Moody’s to Downgrade MTA Bonds to A3

NEW YORK - Moody’s Investors Service today will downgrade New York’s Metropolitan Transportation Authority’s revenue bonds to A3 from A2, MTA spokesman Jeremy Soffin said.

Moody’s analyst Nicole Johnson confirmed the downgrade, but the report has not yet been issued.

The downgrade comes as the MTA reports, in a supplemental offering document for the bonds it is scheduled to sell today, that the state Division of Budget has informed it that revenue from a payroll tax will be $350 million lower in 2010 than projected.

The MTA is scheduled to be in the market today with $650 million of bonds on its transportation revenue credit. A retail order period was scheduled yesterday.
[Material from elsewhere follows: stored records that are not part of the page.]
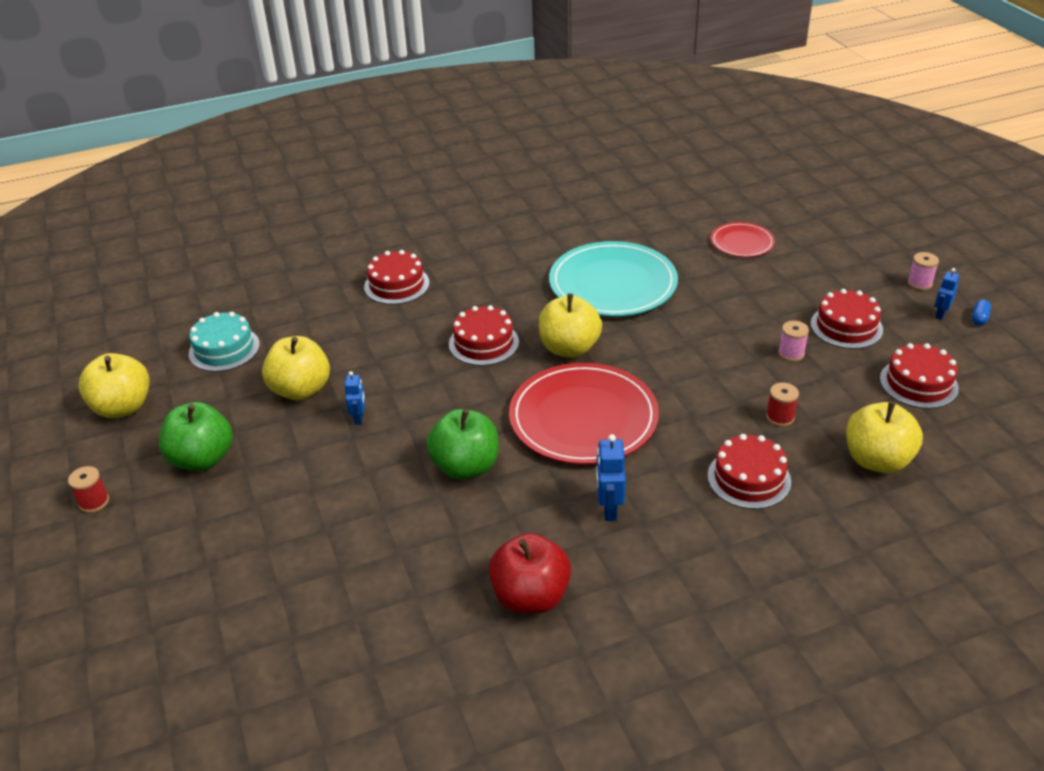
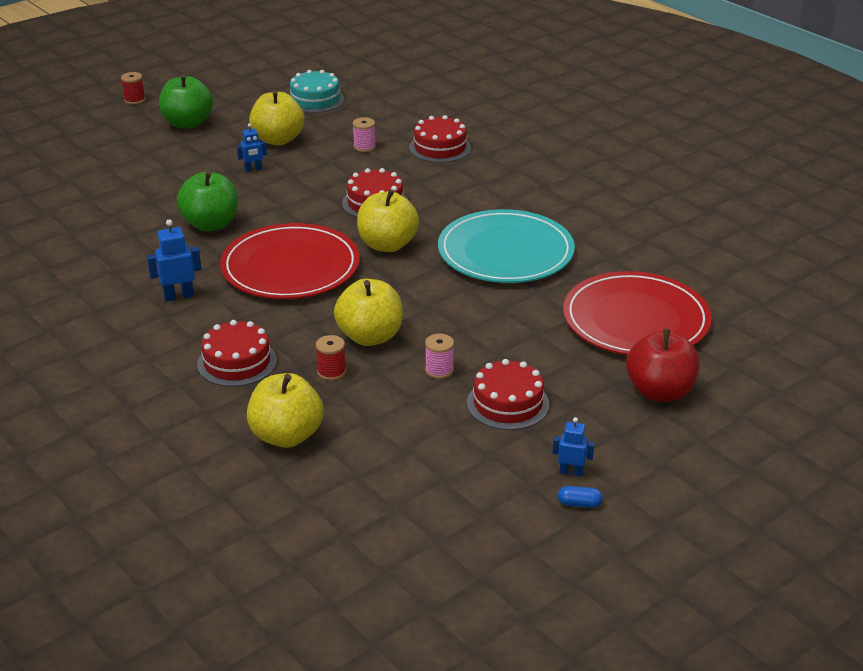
camera: 70 degrees right, 5 degrees down
(123, 407) = (233, 83): yellow apple -> yellow apple (370, 336)
(530, 596) = (75, 276): red apple -> red apple (660, 392)
(742, 242) = (636, 320): red plate -> red plate, size x1.94
(918, 383) = (425, 459): red cake -> none
(919, 283) = (629, 454): pink spool -> pink spool (364, 147)

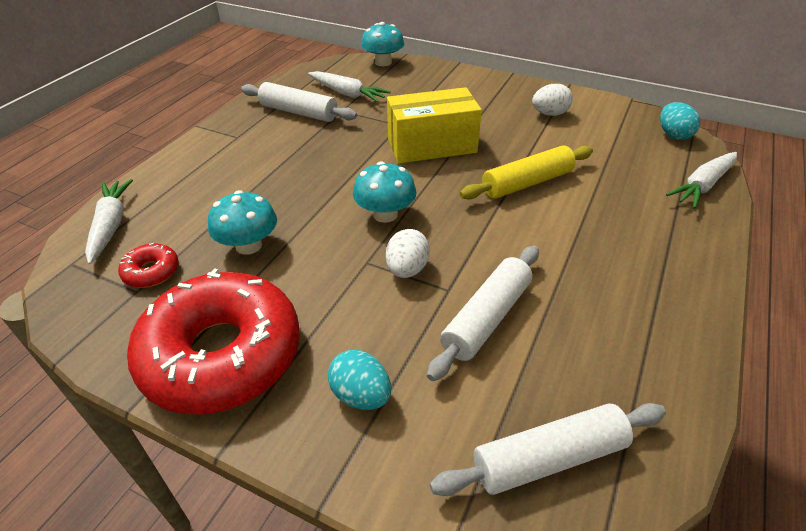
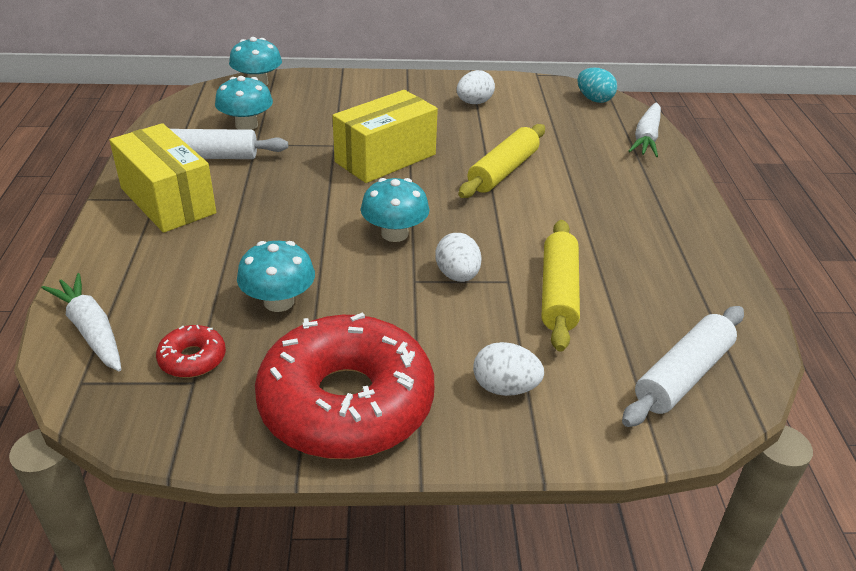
camera: 30 degrees left, 5 degrees down
(243, 140) = (168, 201): none -> yellow box
(347, 94) = (246, 125): white carrot -> turquoise mushroom
(361, 395) = (505, 388): turquoise egg -> white egg
(486, 318) = (558, 293): white rolling pin -> yellow rolling pin

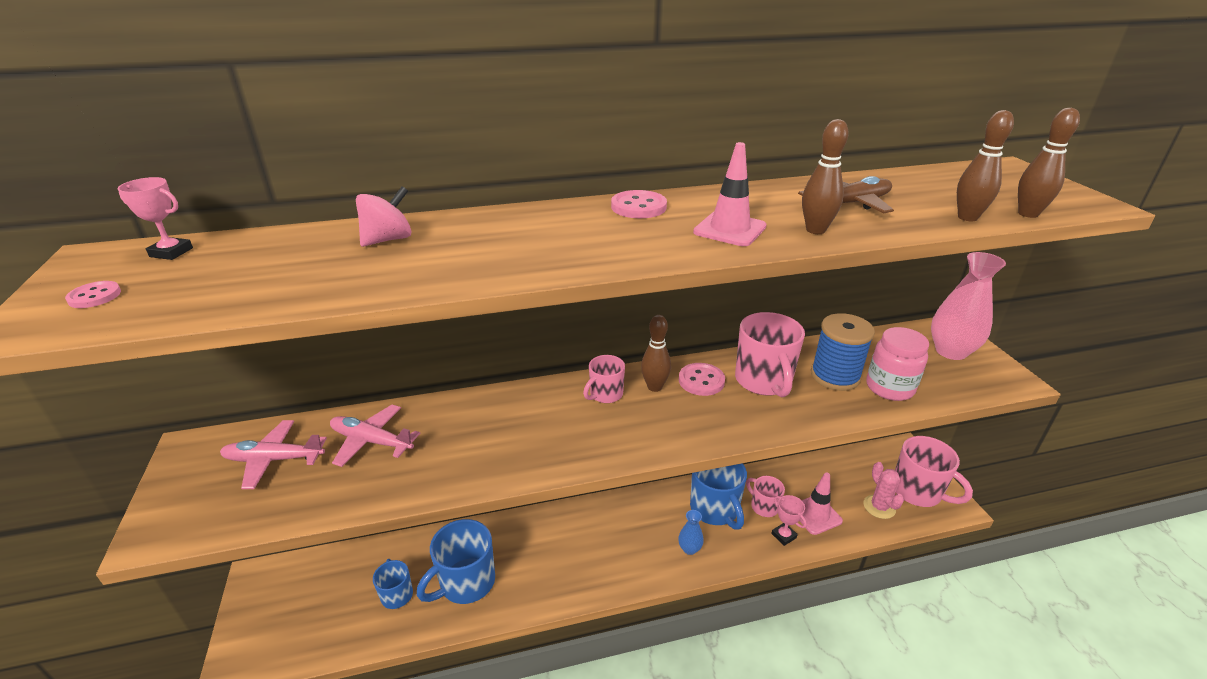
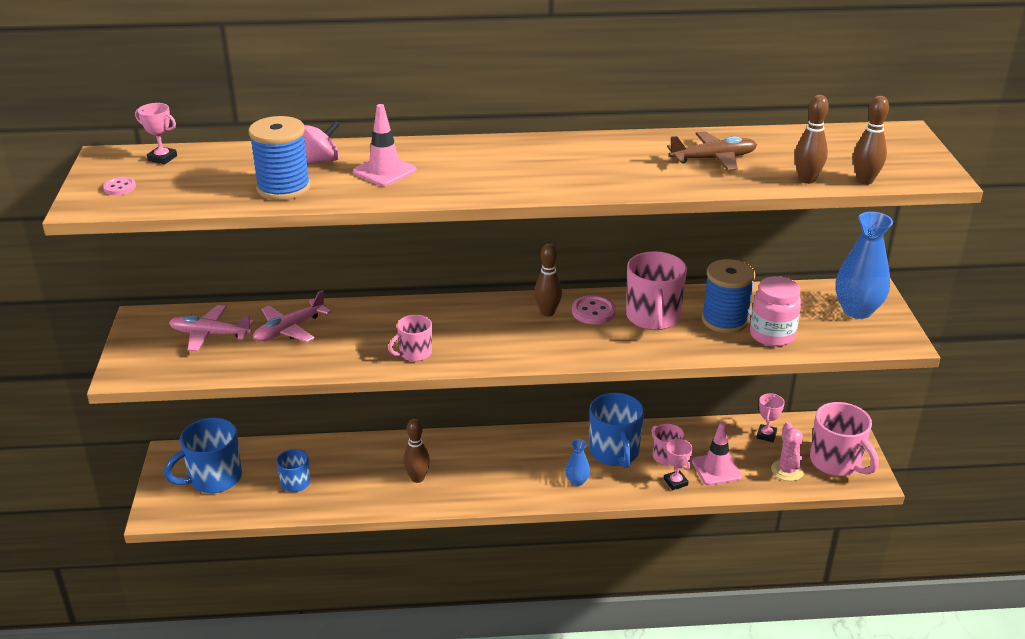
camera: 10 degrees right, 0 degrees up
(339, 278) = (283, 188): none -> blue spool
(371, 441) = (289, 329): pink plane -> pink plane turned 75 degrees counterclockwise
(466, 582) = (359, 481): blue mug -> blue mug (214, 478)
(605, 394) = (500, 314): pink mug -> pink mug (414, 353)
(638, 207) = (529, 147): pink button -> none
(729, 229) = (594, 174): pink traffic cone -> pink traffic cone (384, 171)
(815, 230) = (665, 180): brown bowling pin -> brown bowling pin (417, 478)
(844, 470) = (766, 435): none -> pink trophy
(951, 351) = (857, 310): pink vase -> blue vase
Barclays Capital is the lead manager on the deal.

The payroll tax, known as a “mobility tax,” is levied on employers in the 12 counties served by the MTA. The tax was imposed last year as part of a bailout package and had been expected to bring in $1.54 billion in 2010.

In August, Moody’s took the authority’s transportation revenue bonds off its watch list for downgrade, where it had been since March, and affirmed its stable outlook. On Friday, Moody’s assigned a negative outlook to the credit.

The MTA has $12.24 billion of outstanding debt on its transportation revenue credit, out of $28.62 billion of total bonds outstanding, according to its Web site.